Motion Picture Academy debuts first time Oscar Concert
by Linda A. Rapka
The Academy of Motion Picture Arts and Sciences presented the first live concert of the year’s Oscar-nominated music at UCLA’s Royce Hall Feb. 27, three days before the 86th Annual Academy Awards.
Alternating between performances of the year’s nominees for best original score and best original song, the historic concert featured the 80-piece Academy Symphony Orchestra comprising some of Los Angeles’s finest studio musicians.
Hip hop artist and actor Common served as host, and film critic and radio host Elvis Mitchell led a brief discussion with each composer before they conducted an eight- to 10-minute suite from their nominated score.
“The Motion Picture Academy has never had a concert in 86 years,” said Charles Fox, a longtime Local 47 member and governor of the Academy’s music branch. He, along with fellow governor Arthur Hamilton, spearheaded the historic concert, which took more than a year and a half of planning. “We really thought we could do something special, something spectacular.”

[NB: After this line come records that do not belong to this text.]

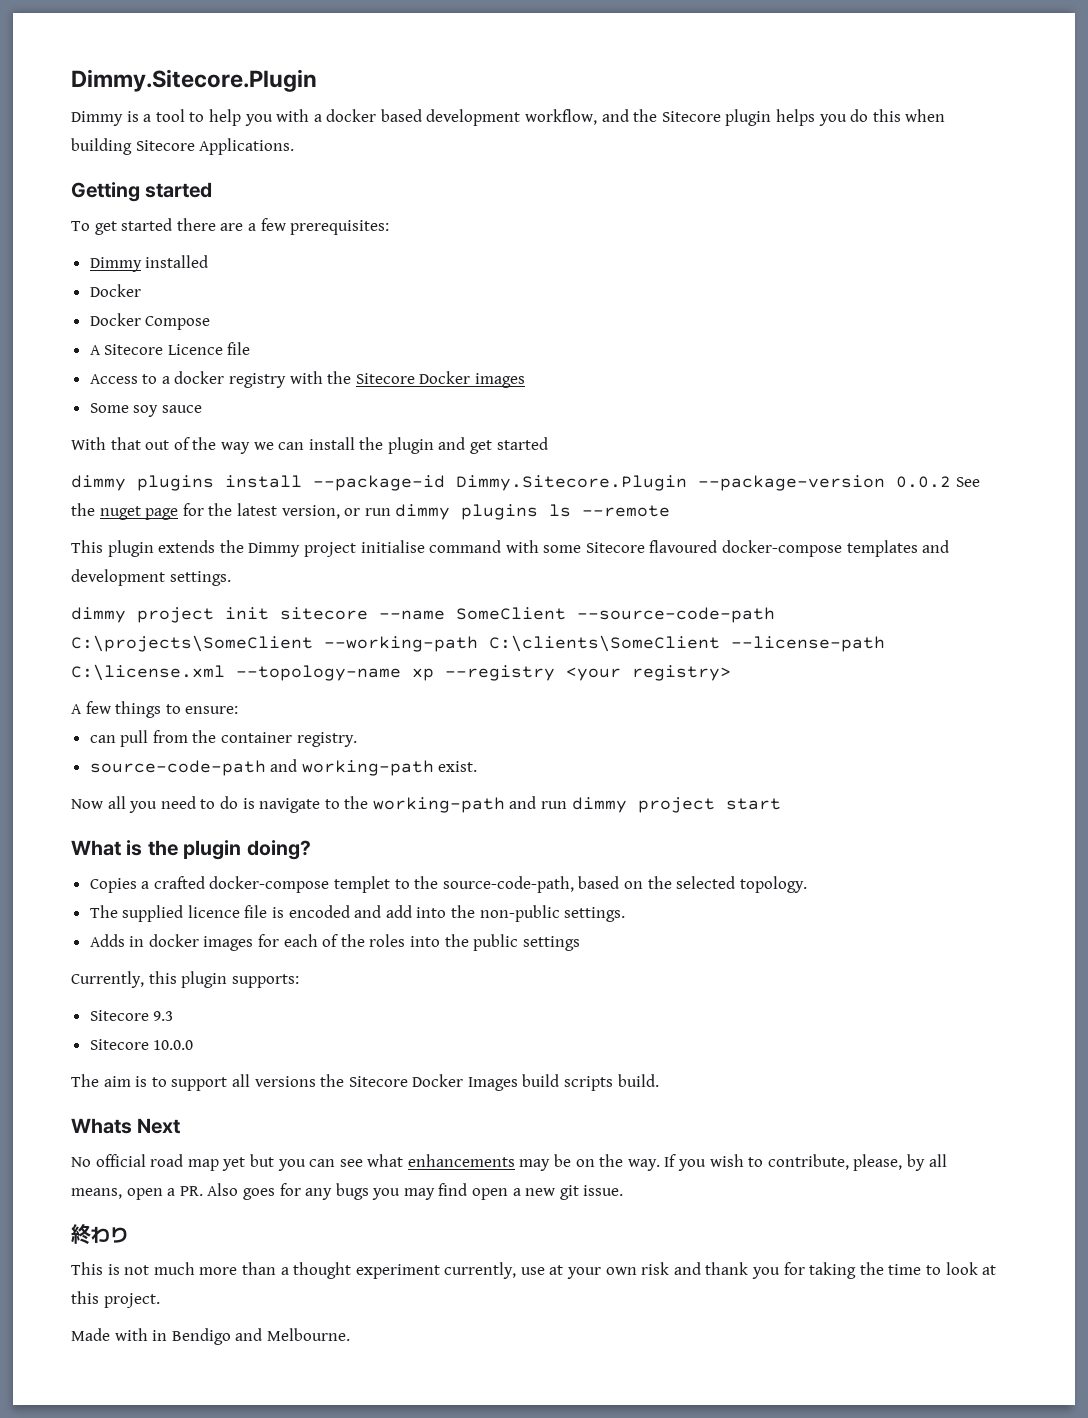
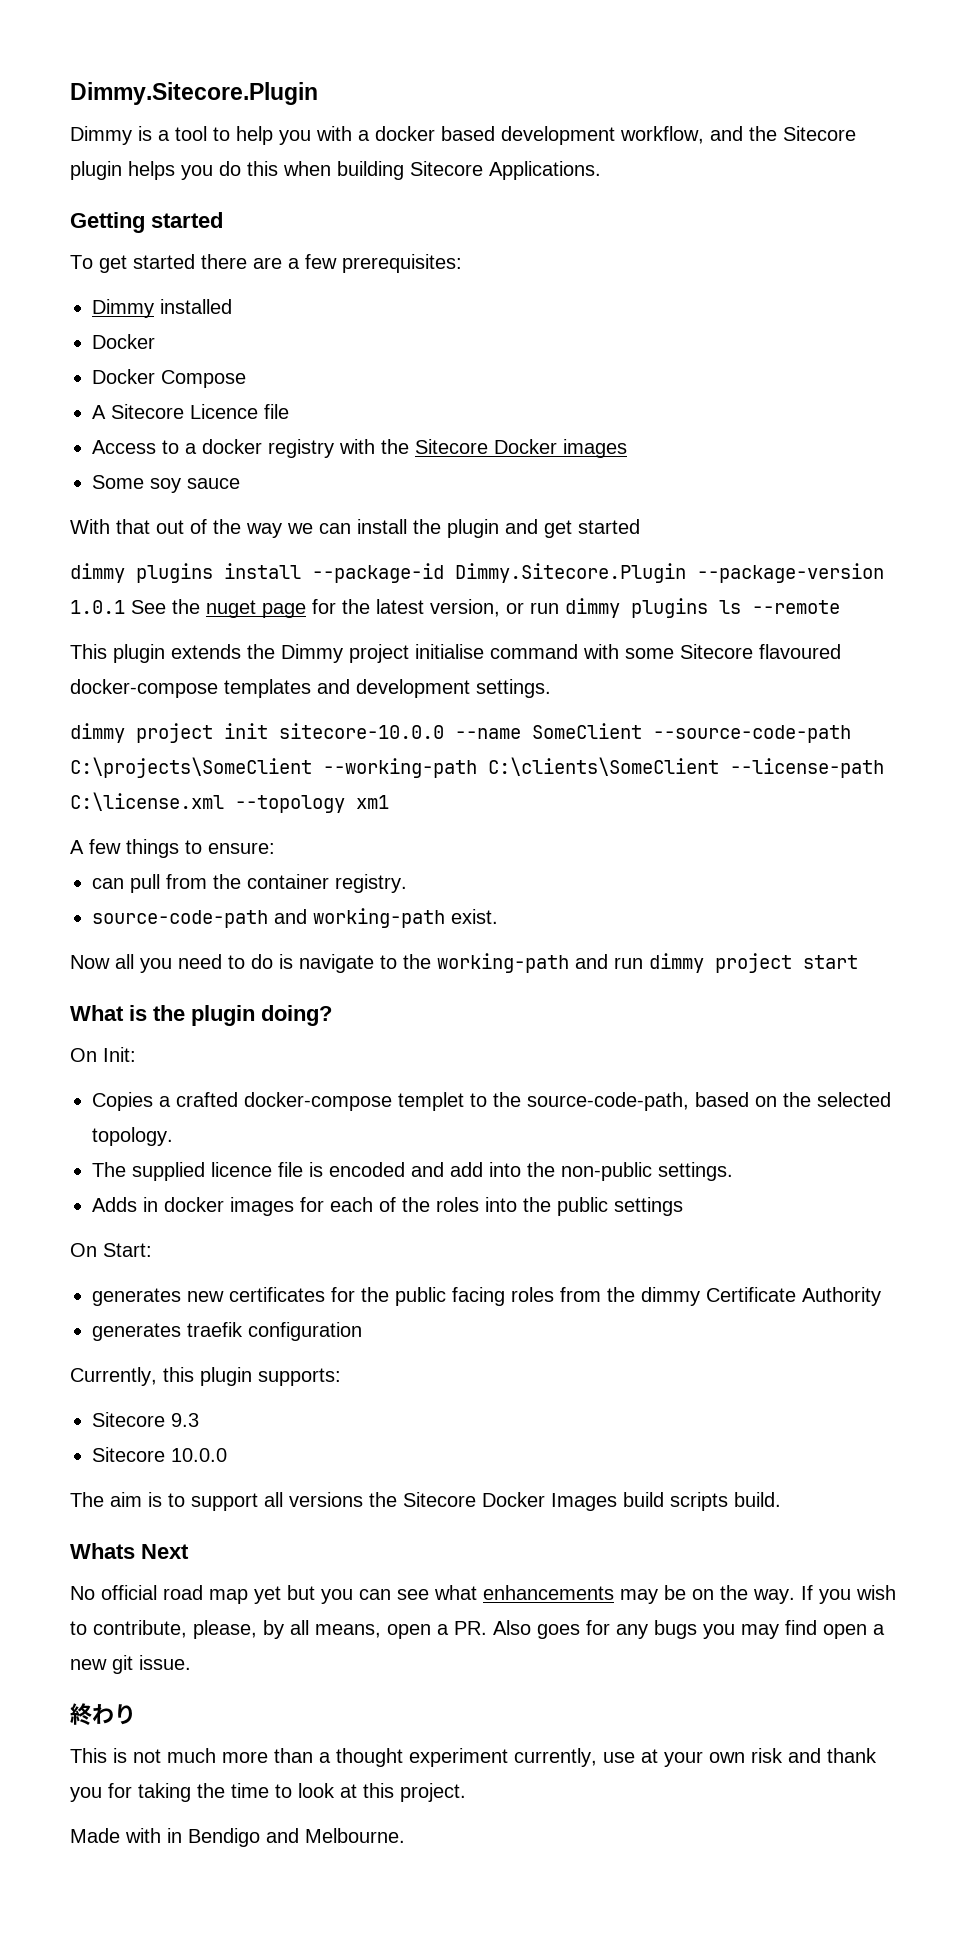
[896,476,951,488] 0.0.2 -> [70,600,125,614] 1.0.1
[280,607,368,620] sitecore -> [279,723,444,739] sitecore-10.0.0
[236,665,731,681] --topology-name xp --registry <your registry> -> [235,795,389,813] --topology xm1
(311, 850) none -> [70,1047,136,1062] // On Init:
(580, 943) none -> [70,1243,152,1257] [92,1287,881,1306] [92,1322,362,1341] // On Start: // generates new certificates for the public facing roles from the dimmy Certificate Authority // generates traefik configuration

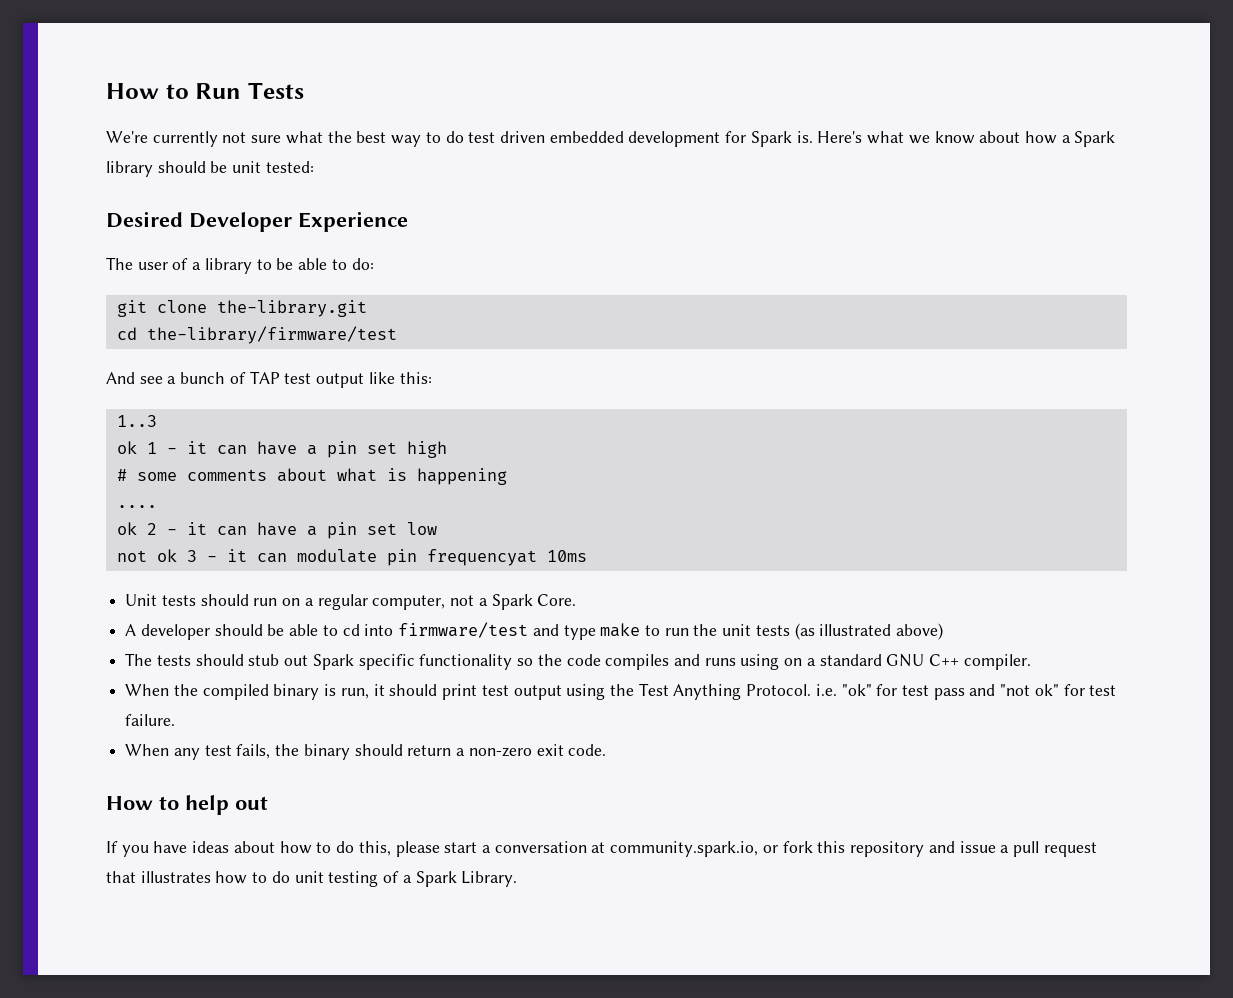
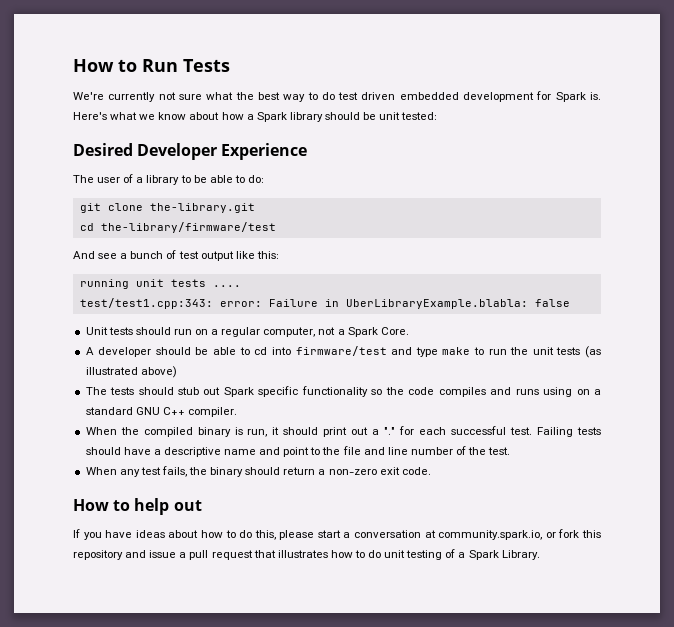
[249,371,280,384] TAP -> (177, 254) none
[116,415,157,427] [116,441,447,458] [116,468,507,485] [116,505,157,508] [116,522,437,539] [116,549,587,566] 1..3 // ok 1 - it can have a pin set high // # some comments about what is happening // .... // ok 2 - it can have a pin set low // not ok 3 - it can modulate pin frequencyat 10ms -> [79,279,241,289] [79,298,570,309] running unit tests .... // test/test1.cpp:343: error: Failure in UberLibraryExample.blabla: false
[481,683,1117,700] [125,714,176,726] test output using the Test Anything Protocol. i.e. "ok" for test pass and "not ok" for test failure. -> [351,426,601,437] [85,446,511,457] out a "." for each successful test. Failing tests should have a descriptive name and point to the file and line number of the test.

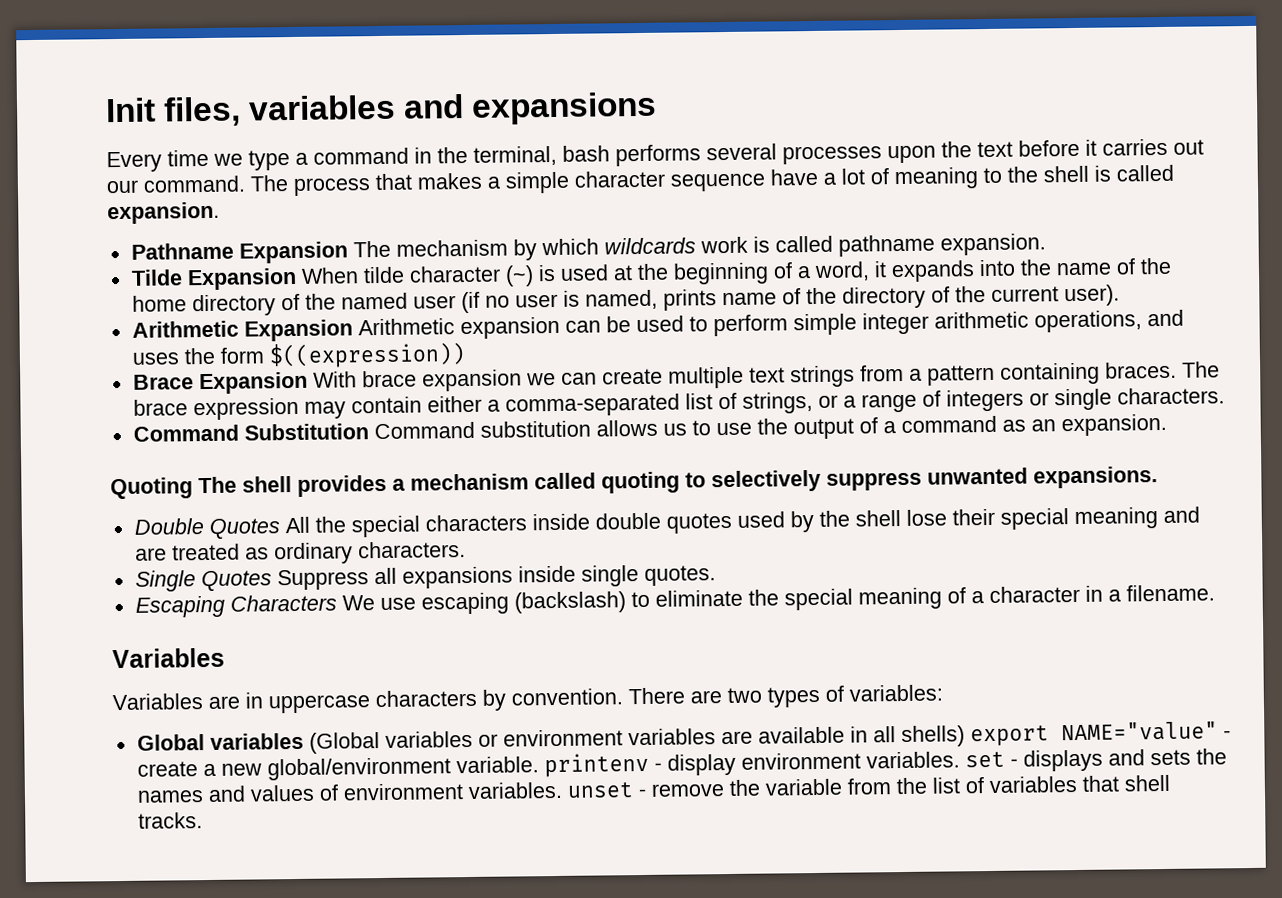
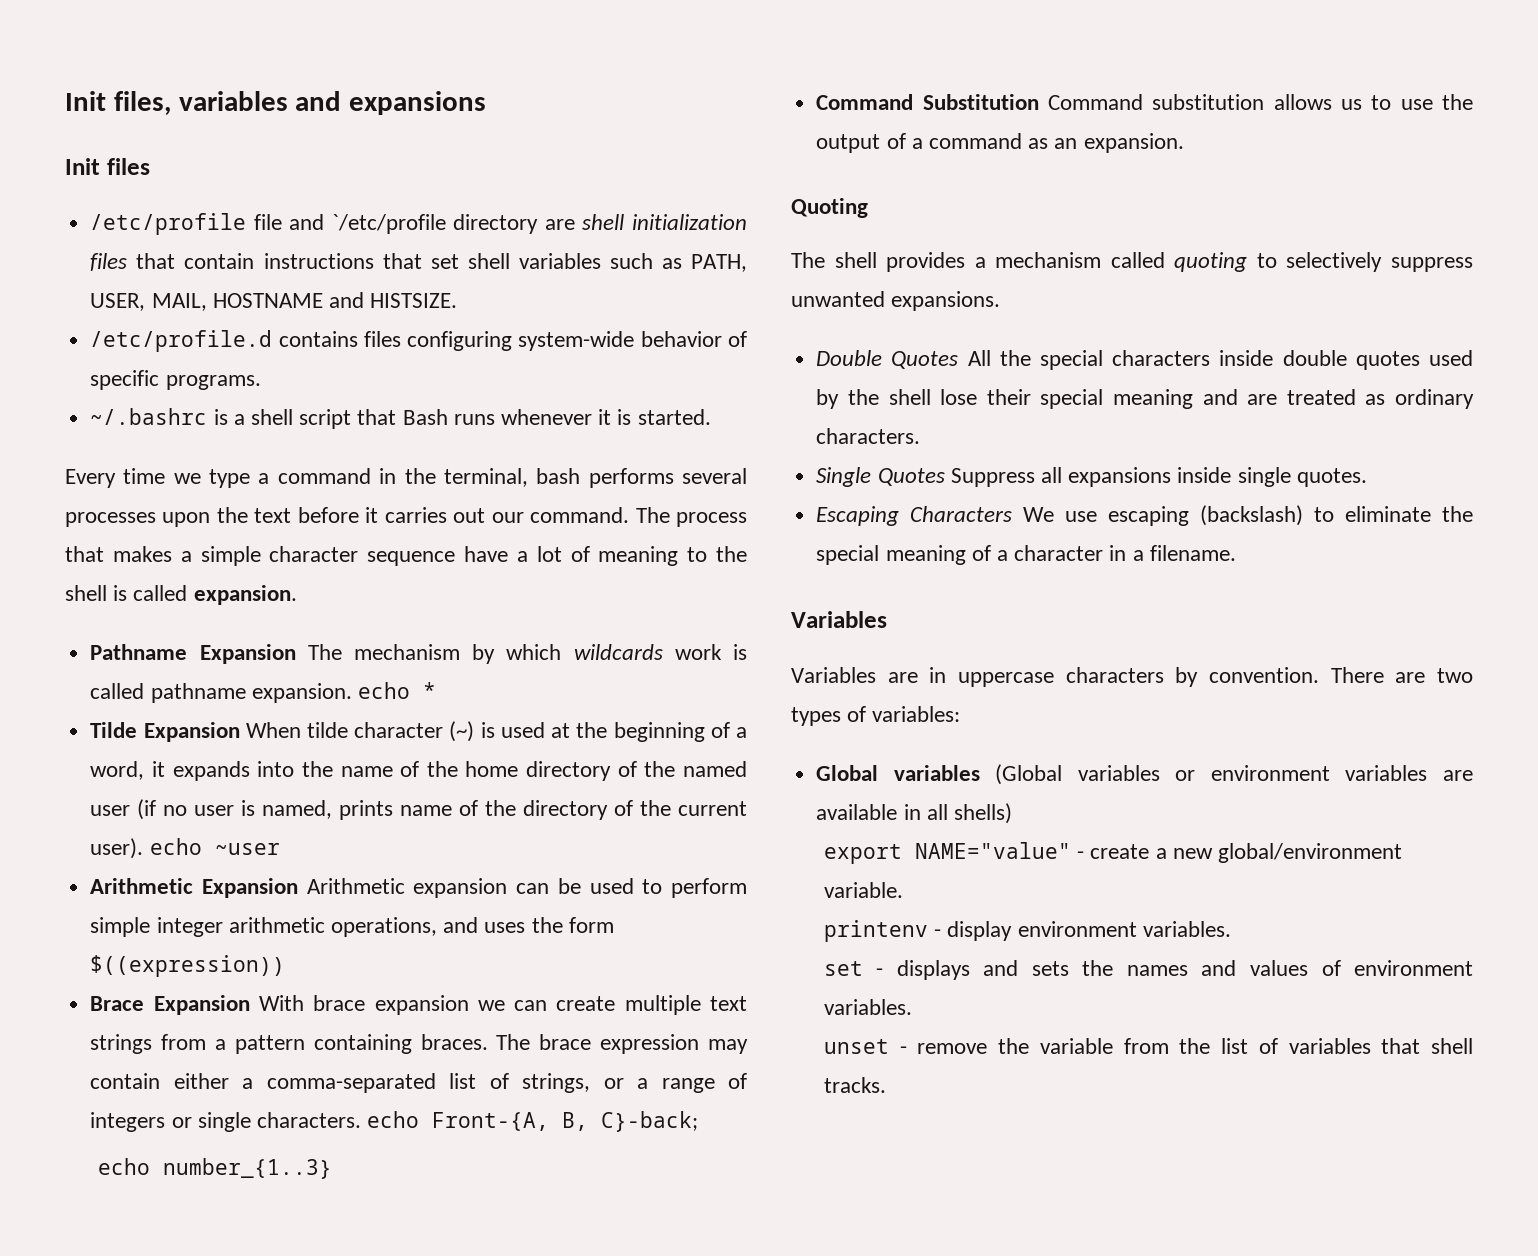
(658, 108) none -> [65,158,150,175] [90,213,747,235] [90,253,748,272] [90,292,458,311] [90,330,747,352] [90,370,261,390] [90,408,711,429] // Init files // /etc/profile file and `/etc/profile directory are shell initialization files that contain instructions that set shell variables such as PATH, USER, MAIL, HOSTNAME and HISTSIZE. // /etc/profile.d contains files configuring system-wide behavior of specific programs. // ~/.bashrc is a shell script that Bash runs whenever it is started.
(1046, 244) none -> [357,682,436,699] echo *
(1120, 295) none -> [149,838,280,855] echo ~user
(1225, 396) none -> [367,1111,699,1132] [97,1158,332,1179] echo Front-{A, B, C}-back; // echo number_{1..3}
(193, 488) none -> (868, 208) //
(965, 736) none -> (1012, 813) //
(539, 765) none -> (903, 890) //
(960, 760) none -> (1231, 929) //
(563, 790) none -> (912, 1007) //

Among the suites performed were those from films originally scored by AFM Local 47 musicians (many of whom were on stage that night): “The Book Thief” by John Williams, and “Saving Mr. Banks” by Thomas Newman. Performances of best song nominees also originally scored in Los Angeles included “Let It Go” from “Frozen” and Happy” from “Despicable Me 2.”
“While this concert was a celebration of motion pictures, it was also a celebration of the music, and the musicians themselves,” Fox said. “We were honored to have some of the very best studio musicians in the world performing that night.”
Orchestra contractor Gina Zimmitti was in charge of putting together the stellar orchestra for the performance. “What a privilege and unique opportunity it was to be a part of the first Oscar Concert,” she said. “Our orchestra did an amazing job adapting to and serving the different styles of each nominated score. I know I speak for us all in giving deep appreciation to the Academy for highlighting film scoring in this new way.”
The Academy made it a point to be sure the orchestra members were given the honored reception they deserved.
“The lights went down, the stage was empty, and all 80 members walked out and took their places. The whole audience erupted. They came in like the featured players they are, and the audience gave them a fantastic reception right away,” Fox said, describing how this contrasts a typical concert where the musicians are already seated on stage as the audience fills the hall.
“It was truly a historic event for the Motion Picture Academy and for the great L.A. studio musicians,” he said. In future years, the Academy aims to have the live concerts broadcast by PBS as well as cinecast in theaters worldwide.
“This could become a fantastic international event.”